Thanks to that tight focus the series moves at a rapid and efficient pace. The story is divided into three arcs, with an overarching through-line connecting everything. This is largely due to the nature of the original Light Novels, with the anime working to adapt each volume in approximately four episodes each. Due to the efficient pace this works wonders for Arcs 1 and 3, both feeling tight, fast-paced, and to the point. The story moves so quickly episode to episode that you might find either arc concluding before you realized just how quickly you’ve binged through it all. Arc 2 however is where the series slows, introducing new characters, some temporary and some permanent additions. Due in part to this, the story slows to a crawl, and it’s only in the last episode of the arc that things pick up again. Despite this dip, Arcs 1 and 3 more than make up for it.
It’s in the 3rd Arc that what little character development Invisible Victory offers actually happens. Despite Chidori being the strong, boisterous woman of the series, she becomes a total damsel in distress this time around, more so than the original run. Chidori herself ultimately gives into this fate and feels wholly unlike herself, no matter the series’ justifications for her about face. It’s only in the last episode the character audience’s know and love shines through her emotional journey, and just for a moment before the season concludes. The series tries to get the most out of this by providing a shocking turn of events, but is so interested in having its cake and eating it too that it won’t commit. A surprising, shocking, and violent moment is pulled back on, with consequences toned down moments after the startling event, making it all feel a bit silly and a tad unearned. There’s better ways to have played it, and this moment remains one of the more ho-hum aspects to the season.
Conversely, with this fumble given so much attention, one of the more shocking twists is barely touched upon, with no one commenting on the surprising and unexpected nature of a beloved’s characters heel-turn. This perhaps even signals the stories’ non-committal to the twist, prepared to explain away this sudden betrayal and undo it later on, giving the game up early and failing to lend real gravitas to the moment.
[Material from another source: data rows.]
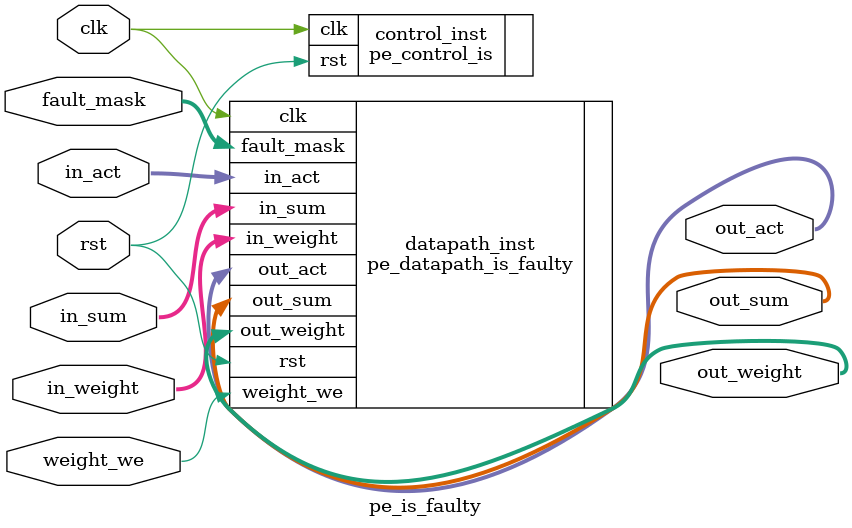
<source format=v>
module pe_is_faulty #(
    parameter D_W = 8,
    parameter FAULT_TARGET = 0, // 0:W, 1:I, 2:P
    parameter ROW = 0,
    parameter COL = 0
)(
    input wire clk,
    input wire rst,
    input wire weight_we, // Now: Input Load Enable
    input wire [D_W-1:0] in_act,    // Stationary Data Load Port
    input wire [D_W-1:0] in_weight, // Streaming Data Port
    input wire [2*D_W-1:0] in_sum,
    output wire [D_W-1:0] out_act,
    output wire [D_W-1:0] out_weight,
    output wire [2*D_W-1:0] out_sum,
    
    // Fault Interface
    input wire [D_W-1:0] fault_mask 
);

    pe_datapath_is_faulty #(
        .D_W(D_W),
        .FAULT_TARGET(FAULT_TARGET),
        .ROW(ROW),
        .COL(COL)
    ) datapath_inst (
        .clk(clk), 
        .rst(rst), 
        .weight_we(weight_we), // Input Load
        .in_act(in_act),       // Stationary Input Load Value
        .in_weight(in_weight), // Streaming Weight
        .in_sum(in_sum), 
        .out_act(out_act), 
        .out_weight(out_weight), 
        .out_sum(out_sum),
        .fault_mask(fault_mask)
    );

    // Reuse control? 
    // pe_control_is is just a passthrough in WS source?
    // Let's check pe_control_is logic. It's empty/simple.
    // For now we assume control is inside datapath or simple.
    // pe_is.v instantiated 'pe_control_is'.
    // We can instantiate pe_control_is here if needed, but Datapath has the main logic.
    
    pe_control_is control_inst (
        .clk(clk),
        .rst(rst)
    );

endmodule

</source>
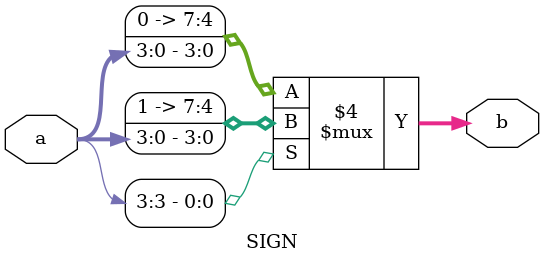
<source format=v>
module SIGN(a,b);
    input [3:0]a;
    output reg [7:0]b;
    always @(a or b)begin
        if(a[3]==1)
            b = {4'b1111, a};
        else
            b = {4'b0000, a};
    end
endmodule
</source>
Fans also shouldn’t expect a true conclusion going into Invisible Victory. Unlike previous seasons where plot-threads were, at most, dangled, Invisible Victory largely lacks a cap off, leaving the primary plot up in the air until the next season. It’s not an issue, but it’s something fans should be prepared for, as this feels more like a mid-point to the narrative than a proper conclusion to the season. (I believe it’s already been confirmed another twelve episodes are ‘on the way.’)
Ultimately, no matter my lingering quibbles, Invisible Victory still feels the strongest Full Metal Panic! season to date. It provides twists, turns, and generally competent animation, coupled with stunning mecha action. Where as previously each season left me feeling ambivalent as to where the story would go, Invisible Victory has me actively anticipating FMP’s continuation. I only hope that the next season isn’t bogged down by frequent and unfortunate delays. I’d rather receive this continuation a year late than suffer the same release schedule we just suffered through.